Transcribed page contents —
——————

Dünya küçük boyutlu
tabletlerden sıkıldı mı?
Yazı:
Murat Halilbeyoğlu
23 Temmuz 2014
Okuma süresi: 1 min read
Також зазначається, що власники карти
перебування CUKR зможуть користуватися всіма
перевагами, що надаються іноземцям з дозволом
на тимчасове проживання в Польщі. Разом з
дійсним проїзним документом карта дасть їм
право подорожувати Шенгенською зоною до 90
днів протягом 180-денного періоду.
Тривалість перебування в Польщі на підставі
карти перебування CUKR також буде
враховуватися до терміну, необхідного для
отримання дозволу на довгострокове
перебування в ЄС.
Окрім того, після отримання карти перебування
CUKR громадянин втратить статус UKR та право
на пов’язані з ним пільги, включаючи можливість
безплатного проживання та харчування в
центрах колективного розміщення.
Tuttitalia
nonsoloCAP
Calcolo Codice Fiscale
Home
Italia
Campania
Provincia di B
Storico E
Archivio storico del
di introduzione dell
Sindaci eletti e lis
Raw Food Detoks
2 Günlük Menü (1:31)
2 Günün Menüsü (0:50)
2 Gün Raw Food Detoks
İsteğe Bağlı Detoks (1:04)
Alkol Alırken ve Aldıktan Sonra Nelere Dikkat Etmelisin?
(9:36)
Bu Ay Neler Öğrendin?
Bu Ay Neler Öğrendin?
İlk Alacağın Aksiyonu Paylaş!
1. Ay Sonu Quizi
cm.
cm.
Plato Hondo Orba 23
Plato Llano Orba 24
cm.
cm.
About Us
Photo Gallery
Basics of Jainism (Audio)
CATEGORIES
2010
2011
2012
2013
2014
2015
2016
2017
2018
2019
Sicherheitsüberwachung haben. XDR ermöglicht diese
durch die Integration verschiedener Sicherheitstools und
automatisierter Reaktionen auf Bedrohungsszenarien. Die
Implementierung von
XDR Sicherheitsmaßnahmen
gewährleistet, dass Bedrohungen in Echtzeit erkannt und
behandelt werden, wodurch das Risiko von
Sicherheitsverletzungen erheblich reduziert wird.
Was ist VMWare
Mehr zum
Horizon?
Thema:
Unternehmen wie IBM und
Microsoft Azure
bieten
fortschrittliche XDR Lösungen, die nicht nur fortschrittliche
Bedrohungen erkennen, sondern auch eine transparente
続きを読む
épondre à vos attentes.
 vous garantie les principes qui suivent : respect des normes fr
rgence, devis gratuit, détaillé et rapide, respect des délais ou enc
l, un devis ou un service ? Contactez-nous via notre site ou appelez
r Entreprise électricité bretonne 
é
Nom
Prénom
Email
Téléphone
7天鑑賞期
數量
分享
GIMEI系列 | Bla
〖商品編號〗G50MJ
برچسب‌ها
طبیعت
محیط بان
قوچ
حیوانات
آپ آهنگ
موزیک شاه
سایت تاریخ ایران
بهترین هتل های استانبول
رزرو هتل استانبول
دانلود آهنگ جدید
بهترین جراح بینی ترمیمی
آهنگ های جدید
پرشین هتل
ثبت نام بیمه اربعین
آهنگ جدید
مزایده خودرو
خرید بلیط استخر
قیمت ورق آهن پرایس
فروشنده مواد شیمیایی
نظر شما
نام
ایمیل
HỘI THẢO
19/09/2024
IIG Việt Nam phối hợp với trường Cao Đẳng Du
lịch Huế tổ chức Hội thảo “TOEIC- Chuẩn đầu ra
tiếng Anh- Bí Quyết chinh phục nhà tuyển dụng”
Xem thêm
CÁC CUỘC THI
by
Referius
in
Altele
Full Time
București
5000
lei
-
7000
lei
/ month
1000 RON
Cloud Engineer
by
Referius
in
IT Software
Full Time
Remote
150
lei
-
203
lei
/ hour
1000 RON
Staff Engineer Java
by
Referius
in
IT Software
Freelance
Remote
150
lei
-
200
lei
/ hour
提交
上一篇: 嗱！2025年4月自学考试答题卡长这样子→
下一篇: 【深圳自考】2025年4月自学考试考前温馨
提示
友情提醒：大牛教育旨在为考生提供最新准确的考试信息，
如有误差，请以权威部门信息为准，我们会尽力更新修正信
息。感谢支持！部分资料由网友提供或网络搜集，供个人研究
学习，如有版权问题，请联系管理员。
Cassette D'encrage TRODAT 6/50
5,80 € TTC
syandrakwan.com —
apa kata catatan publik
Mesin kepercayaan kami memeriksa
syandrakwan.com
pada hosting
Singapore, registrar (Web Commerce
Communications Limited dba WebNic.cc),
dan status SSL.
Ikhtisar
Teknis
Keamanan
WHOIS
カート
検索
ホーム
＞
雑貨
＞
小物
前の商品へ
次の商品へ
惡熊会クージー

——————

TASK DESCRIPTION —
Quote every line of the material above word for word, keeping the original order.

YOUR SOLUTION —
Dünya küçük boyutlu
tabletlerden sıkıldı mı?
Yazı:
Murat Halilbeyoğlu
23 Temmuz 2014
Okuma süresi: 1 min read
Також зазначається, що власники карти
перебування CUKR зможуть користуватися всіма
перевагами, що надаються іноземцям з дозволом
на тимчасове проживання в Польщі. Разом з
дійсним проїзним документом карта дасть їм
право подорожувати Шенгенською зоною до 90
днів протягом 180-денного періоду.
Тривалість перебування в Польщі на підставі
карти перебування CUKR також буде
враховуватися до терміну, необхідного для
отримання дозволу на довгострокове
перебування в ЄС.
Окрім того, після отримання карти перебування
CUKR громадянин втратить статус UKR та право
на пов’язані з ним пільги, включаючи можливість
безплатного проживання та харчування в
центрах колективного розміщення.
Tuttitalia
nonsoloCAP
Calcolo Codice Fiscale
Home
Italia
Campania
Provincia di B
Storico E
Archivio storico del
di introduzione dell
Sindaci eletti e lis
Raw Food Detoks
2 Günlük Menü (1:31)
2 Günün Menüsü (0:50)
2 Gün Raw Food Detoks
İsteğe Bağlı Detoks (1:04)
Alkol Alırken ve Aldıktan Sonra Nelere Dikkat Etmelisin?
(9:36)
Bu Ay Neler Öğrendin?
Bu Ay Neler Öğrendin?
İlk Alacağın Aksiyonu Paylaş!
1. Ay Sonu Quizi
cm.
cm.
Plato Hondo Orba 23
Plato Llano Orba 24
cm.
cm.
About Us
Photo Gallery
Basics of Jainism (Audio)
CATEGORIES
2010
2011
2012
2013
2014
2015
2016
2017
2018
2019
Sicherheitsüberwachung haben. XDR ermöglicht diese
durch die Integration verschiedener Sicherheitstools und
automatisierter Reaktionen auf Bedrohungsszenarien. Die
Implementierung von
XDR Sicherheitsmaßnahmen
gewährleistet, dass Bedrohungen in Echtzeit erkannt und
behandelt werden, wodurch das Risiko von
Sicherheitsverletzungen erheblich reduziert wird.
Was ist VMWare
Mehr zum
Horizon?
Thema:
Unternehmen wie IBM und
Microsoft Azure
bieten
fortschrittliche XDR Lösungen, die nicht nur fortschrittliche
Bedrohungen erkennen, sondern auch eine transparente
続きを読む
épondre à vos attentes.
 vous garantie les principes qui suivent : respect des normes fr
rgence, devis gratuit, détaillé et rapide, respect des délais ou enc
l, un devis ou un service ? Contactez-nous via notre site ou appelez
r Entreprise électricité bretonne 
é
Nom
Prénom
Email
Téléphone
7天鑑賞期
數量
分享
GIMEI系列 | Bla
〖商品編號〗G50MJ
برچسب‌ها
طبیعت
محیط بان
قوچ
حیوانات
آپ آهنگ
موزیک شاه
سایت تاریخ ایران
بهترین هتل های استانبول
رزرو هتل استانبول
دانلود آهنگ جدید
بهترین جراح بینی ترمیمی
آهنگ های جدید
پرشین هتل
ثبت نام بیمه اربعین
آهنگ جدید
مزایده خودرو
خرید بلیط استخر
قیمت ورق آهن پرایس
فروشنده مواد شیمیایی
نظر شما
نام
ایمیل
HỘI THẢO
19/09/2024
IIG Việt Nam phối hợp với trường Cao Đẳng Du
lịch Huế tổ chức Hội thảo “TOEIC- Chuẩn đầu ra
tiếng Anh- Bí Quyết chinh phục nhà tuyển dụng”
Xem thêm
CÁC CUỘC THI
by
Referius
in
Altele
Full Time
București
5000
lei
-
7000
lei
/ month
1000 RON
Cloud Engineer
by
Referius
in
IT Software
Full Time
Remote
150
lei
-
203
lei
/ hour
1000 RON
Staff Engineer Java
by
Referius
in
IT Software
Freelance
Remote
150
lei
-
200
lei
/ hour
提交
上一篇: 嗱！2025年4月自学考试答题卡长这样子→
下一篇: 【深圳自考】2025年4月自学考试考前温馨
提示
友情提醒：大牛教育旨在为考生提供最新准确的考试信息，
如有误差，请以权威部门信息为准，我们会尽力更新修正信
息。感谢支持！部分资料由网友提供或网络搜集，供个人研究
学习，如有版权问题，请联系管理员。
Cassette D'encrage TRODAT 6/50
5,80 € TTC
syandrakwan.com —
apa kata catatan publik
Mesin kepercayaan kami memeriksa
syandrakwan.com
pada hosting
Singapore, registrar (Web Commerce
Communications Limited dba WebNic.cc),
dan status SSL.
Ikhtisar
Teknis
Keamanan
WHOIS
カート
検索
ホーム
＞
雑貨
＞
小物
前の商品へ
次の商品へ
惡熊会クージー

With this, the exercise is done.